> Exercise materials
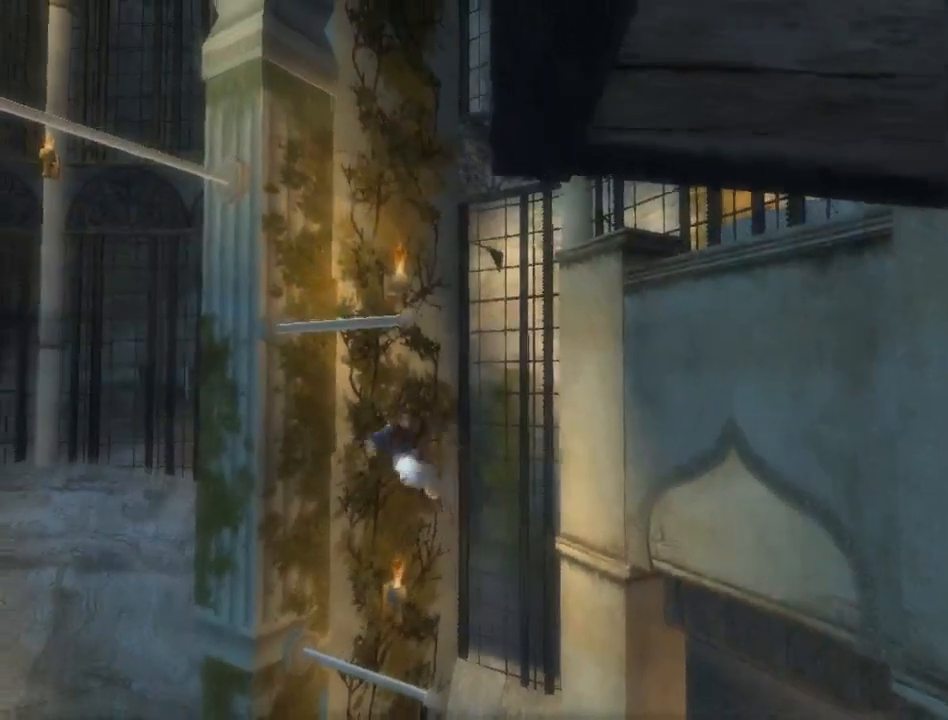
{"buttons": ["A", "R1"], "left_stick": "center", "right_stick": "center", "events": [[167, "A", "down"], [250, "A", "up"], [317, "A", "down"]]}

* * *

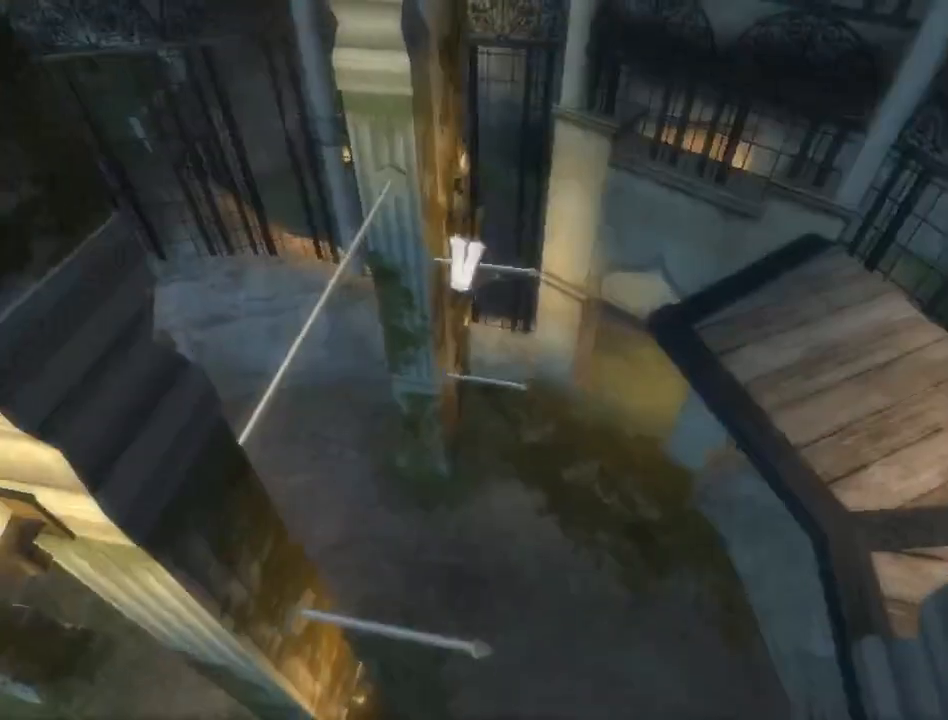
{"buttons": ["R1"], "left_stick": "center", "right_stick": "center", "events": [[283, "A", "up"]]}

---

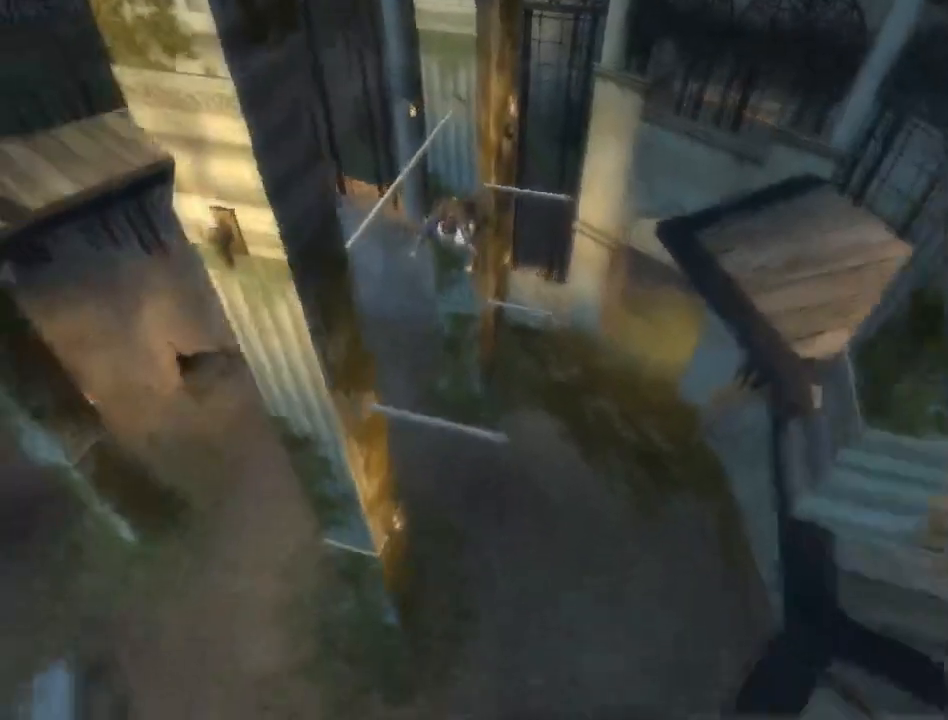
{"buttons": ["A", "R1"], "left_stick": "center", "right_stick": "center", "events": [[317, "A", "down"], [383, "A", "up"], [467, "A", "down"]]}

> Problem to solve
Throughout the data above, report every line that contains the string "down".

> Solution
{"buttons": ["A", "R1"], "left_stick": "center", "right_stick": "center", "events": [[167, "A", "down"], [250, "A", "up"], [317, "A", "down"]]}
{"buttons": ["A", "R1"], "left_stick": "center", "right_stick": "center", "events": [[317, "A", "down"], [383, "A", "up"], [467, "A", "down"]]}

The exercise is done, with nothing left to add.